## Text section
»»

Hallowed Be Your Name

These posts are summaries of the messages on Sunday and are put here mainly for the benefit of our regulars who either missed the service, or would appreciate the chance to review the big ideas.

'When you pray, say: "Father, hallowed be your name..." '

Luke 11.2

Most of us agree that prayer is both the most important and the hardest thing we can do in the Christian life, and those two realities are connected; it’s hard precisely because it’s important. The opening of the prayer changes everything as Jesus teaches us to call God ‘Father’; we don’t approach him as the Judge (who we can’t please) but as our Father (who we can). The pressure we feel to perform in life, and in prayer, dissolves. And then we learn to ask him for all the things we need.

This is the first of the petitions: Hallowed be your name. It simply means, let your name be kept holy, precious, revered. Here are the main ways we can understand what we’re praying.

First, it’s a petition that fulfils itself. What do I mean? Well, if you think about it you’ll realise that you can’t pray this prayer without, in that moment, worshipping. You can’t pray that God’s name would be hallowed without desiring, in that moment, to hallow his name in your own heart.

««

## Tasks to perform
• a. Summarize the sermon summary on "Hallowed be your name" in two sentences.
• b. Write the next part of the sermon summary on "Hallowed be your name," starting after its last sentence.
The lines that come next are separate material and have no connection to the sermon summary.

## Source data
»»

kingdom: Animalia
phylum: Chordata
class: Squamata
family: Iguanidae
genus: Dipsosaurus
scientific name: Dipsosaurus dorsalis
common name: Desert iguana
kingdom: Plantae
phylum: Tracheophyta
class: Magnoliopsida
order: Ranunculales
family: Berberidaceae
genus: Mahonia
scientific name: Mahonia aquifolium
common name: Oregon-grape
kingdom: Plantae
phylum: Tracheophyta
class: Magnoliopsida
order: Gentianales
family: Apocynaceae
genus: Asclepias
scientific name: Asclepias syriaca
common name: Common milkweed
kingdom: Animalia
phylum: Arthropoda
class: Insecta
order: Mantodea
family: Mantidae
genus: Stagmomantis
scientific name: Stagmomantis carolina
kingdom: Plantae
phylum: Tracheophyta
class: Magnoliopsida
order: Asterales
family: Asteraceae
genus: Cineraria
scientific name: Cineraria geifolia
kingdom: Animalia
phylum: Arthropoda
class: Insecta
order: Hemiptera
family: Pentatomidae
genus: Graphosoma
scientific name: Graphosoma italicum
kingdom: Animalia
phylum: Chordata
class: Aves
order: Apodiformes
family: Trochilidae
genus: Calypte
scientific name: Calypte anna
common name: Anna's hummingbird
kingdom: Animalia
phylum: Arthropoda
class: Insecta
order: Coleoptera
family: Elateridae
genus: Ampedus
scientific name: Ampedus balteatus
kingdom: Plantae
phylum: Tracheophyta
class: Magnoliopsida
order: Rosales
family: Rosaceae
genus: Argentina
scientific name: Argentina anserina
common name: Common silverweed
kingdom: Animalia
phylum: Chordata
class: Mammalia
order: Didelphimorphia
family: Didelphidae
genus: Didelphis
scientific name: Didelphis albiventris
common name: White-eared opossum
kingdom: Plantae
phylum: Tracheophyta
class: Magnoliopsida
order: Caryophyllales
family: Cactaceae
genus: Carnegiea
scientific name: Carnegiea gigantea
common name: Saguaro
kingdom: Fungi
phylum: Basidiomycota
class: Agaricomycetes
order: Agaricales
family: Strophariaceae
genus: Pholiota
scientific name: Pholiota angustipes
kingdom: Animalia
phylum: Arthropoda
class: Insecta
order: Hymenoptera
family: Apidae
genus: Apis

««

## Outputs
• a. The summary calls prayer the most important and hardest part of the Christian life, and says that Jesus's teaching to call God "Father" rather than Judge dissolves the pressure to perform. It explains that "Hallowed be your name" asks for God's name to be kept holy, precious and revered, and that this petition fulfils itself, because no one can pray it without worshipping in that moment.

• b.
And so the first way in which we can understand this prayer is as a statement of worship in itself. This is something we find in the Scriptures in many places: God’s people typically approach him with worship and praise as the first impulse of the heart. We are called to ‘Enter his gates with thanksgiving, and his courts with praise’ (Psalm 100.4), and while that is an instruction that related to a person approaching the earthly temple in Jerusalem, the reality for NT believers is heightened, not lessened, on account of the fact that we enter God’s very presence by faith (see Hebrews 12.22-24). Worship and prayer are meant to be mingled together, and so often in Paul’s instructions on prayer we see his direction to offer thanksgiving (Phil. 4.6, Col. 4.2, 1 Thess. 5.16-18). 

Along with the many Biblical examples of prayer beginning with worship, there are good other reasons for us to make this a principle. First, it helps us to realign our hearts and minds from self (our constant obsession) to God, which has a profound effect on the content and force of your prayers. Second, we find that faith, which is an absolute essential in prayer, is strengthened as we worship by declaring God’s greatness and remembering his past faithfulness. Third, we will experience deeper joy as we fulfil our created purpose. Paul promised joy that comes through praying with thanksgiving (Phil. 4.4-7).

Second, it’s a prayer for yourself. This request, ‘May your name be hallowed’, must begin with a desire that God change your heart first of all. We need to become those who revere and hallow his name as precious.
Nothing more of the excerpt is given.